AidData does not geocode data imported from the OECD CRS. To learn more about the goespatial information included in the dashboard, please see below.
9. What is the AidData Research Release? How does it differ from the Advanced Search dashboard?
AidData’s Research Release is a static snapshot of AidData’s project-level database at a specific point in time. It does not include any geospatial data. The 2.1 release is a snapshot from February 2012. OECD data, web-scraped data for the World Bank, and some non-DAC data is included in the 2.1 release. A list of other donor datasets, including non-DAC data, and whether or not they are included in the dashboard can be found here. Transaction amounts are deflated to constant 2009 US dollars in the static release whereas the AidData dynamic dashboard is deflated to constant 2011 US dollars. This dataset has not undergone AidData’s rigorous QA process but is a reflection of the publicly accessible OECD data and other donor data. Only basic revisions have been made to the data to ensure total project numbers match what has been reported. In an effort to bring more data into the database, the portal is continually updated on a monthly basis. As such, the static Research Release will only reflect data held within the database at a particular point in time and is useful for scholars and other users as it allows for stable and replicable results.
10. What geospatial data does AidData offer?
AidData produces geospatial datasets that provide subnational information about development finance projects. For country specific geocoded datasets (e.g., Uganda, Nepal), the information is obtained from a given country’s Aid Information Management System (AIMS). More information about the AIMS and the Aid Management Fellows (AMF) that help collect this information can be found here. Donors typically report development finance information to partner governments through an AIMS system. Projects with geographical information are then coded by AidData Research Assistants and a static version of the dataset is made available on the AidData website. In addition, AidData also produces subnationally geocoded donor datasets (e.g., World Bank, African Development Bank).

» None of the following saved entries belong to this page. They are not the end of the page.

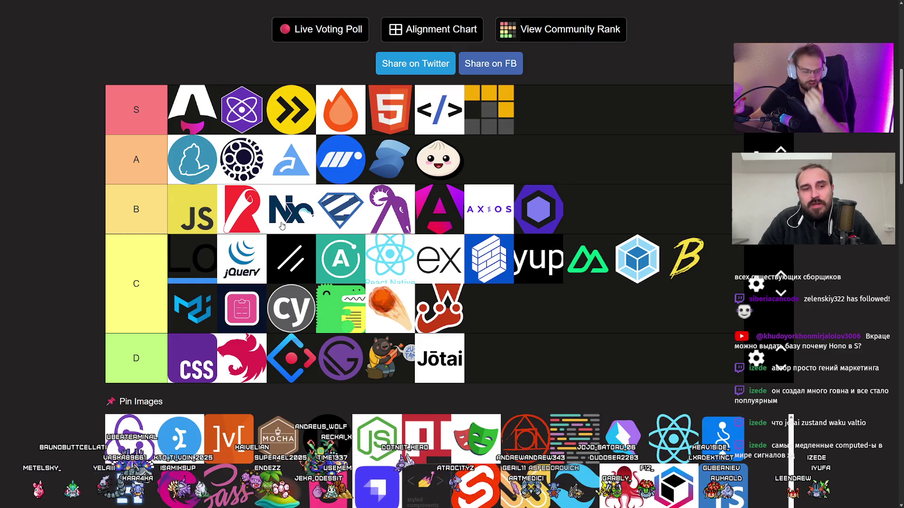
Move the black 'Lo' logo from the front of tier C into tier B, after the blue logo
mouse_move(188, 254)
mouse_down()
mouse_move(414, 207)
mouse_move(392, 202)
mouse_up()
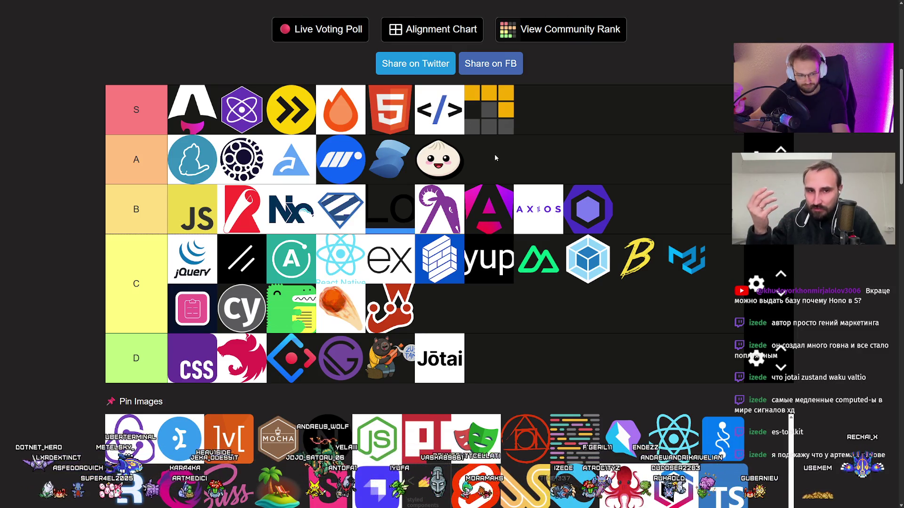
scroll(494, 158, down, 1)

The underlying Information used to generate these datasets is usually obtained directly from that particular donor organization. These geocoded datasets are also available through the Advanced Search dashboard when users select the “Aid Management Systems” source. AidData’s geocoding methodology can be found here.
11. Why is the geospatial AIMS data in the Advanced Search dashboard different than what is available in the static releases?
Geospatial data obtained from the dashboard may be different than the data in the static releases. Data obtained from the Aid Information Management System (AIMS) is first geocoded and then undergoes a rigorous Quality Assurance (QA) process to ensure accurate project location information, logical dates, consistent transaction information, and deflation to 2011. Once the process is complete, this static version of the AIMS data is made available on the geocoded datasets page. However, the geospatial data in the dashboard is a reflection of what was reported directly to the AIMS without undergoing the QA process. Thus, the static dataset and the data available in the dynamic dashboard will not necessarily match. In the future, efforts will be made to import the static release into the Advanced Search dashboard, which will result in the two platforms yielding the same data.
AidData's Data Management Plan
AidData's Data Management Plan (DMP) details the full range of data products that AidData generates and the underlying processes used for each product, as well as provides a framework for upcoming data projects and releases.